As far as health is concerned, you should maintain your practice and meditate daily. This is an irony with many Yoga instructors because your time is also consumed with the business of Yoga, scheduling clients, maintenance of the studio, advertising, paying the bills, and many more aspects that keep a business going.
My personal estimate of time that I spent on vacuuming, cleaning, and maintenance of the studio is thousands of hours before I hired someone else to do it. This does not account for any of the time spent on the many other duties that go into running a Yoga studio.
The average student has no idea of the preparation and support services involved before they come to a typical class. In reality, you want them to feel relaxed, and you don’t want your students to feel stressed out over or aware of the bookkeeping, marketing, and maintenance of your studio.
Therefore, you have to put your best “game face” on during class time. This is one very powerful reason for taking the time to develop your own personal practice. You still must expand your depth of understanding Yoga’s many facets.
Why do, or did, you want to become a Yoga instructor in the first place? The most common reasons for becoming a Yoga teacher are your passion for Yogic methodology and to share the gift that has changed your life. Your health and your personal practice are an integral part of the Yoga teaching vocation.
Maybe you don’t have a staff and you are busy all the time preparing for the next class. What can you do? Budget your time and make time for a personal practice or meditation session for yourself. Spending thousands of hours on bookkeeping, marketing, cleaning, and maintenance is a natural part of many Yoga studio owners’ lives, but you must also make the time to become a better practitioner and teacher.
You can also offer reduced rates to volunteers or “work for trade” programs to those students who help you with “domestic chores.” You should consult your accountant to make sure everything is legal and “above board.” You don’t want to violate any child labor laws or set yourself up for any legal problems, so make sure you are following the law “to the letter.” Remember also, that laws vary depending upon your location.
It’s too easy to let the business of Yoga become your new reality. The business of teaching Yoga is more time consuming than any of us can imagine as students. If you are spending so much time working on your business, that you have little time to practice, you must re-evaluate your reason for teaching Yoga.
Make time every day to expand your knowledge about the many aspects of Yogic methodology.
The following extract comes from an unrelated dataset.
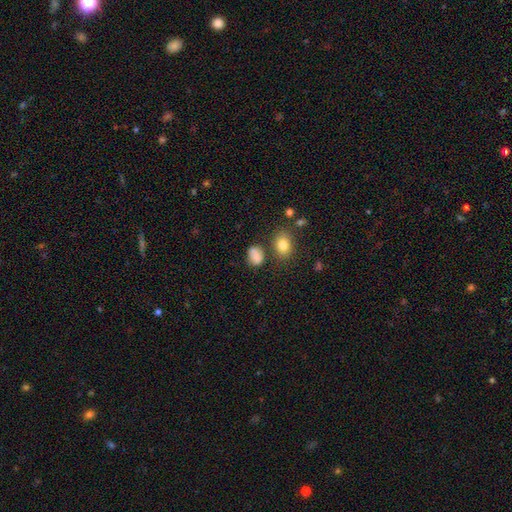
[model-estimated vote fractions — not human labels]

If you don’t take the time to be a Yoga student and engage in learning, continuing education, and nurturing your passion, you risk burn out. The best Yoga teachers are students for life, who love to practice this wonderful discipline we know as Yoga.
When your studio, teaching position, or ashram becomes a daily burden, and you cannot expand your knowledge; the end result is no different than any other job. As a Yoga instructor, you owe it to your students to maintain your “internal flames of passion” for a Yogic way of life. If you lack the time to take a Yoga teacher training course, you could set aside one hour per day for learning new aspects that will help you and your students. Within one year, you will have studied over 350 hours and still have time to rest on holidays.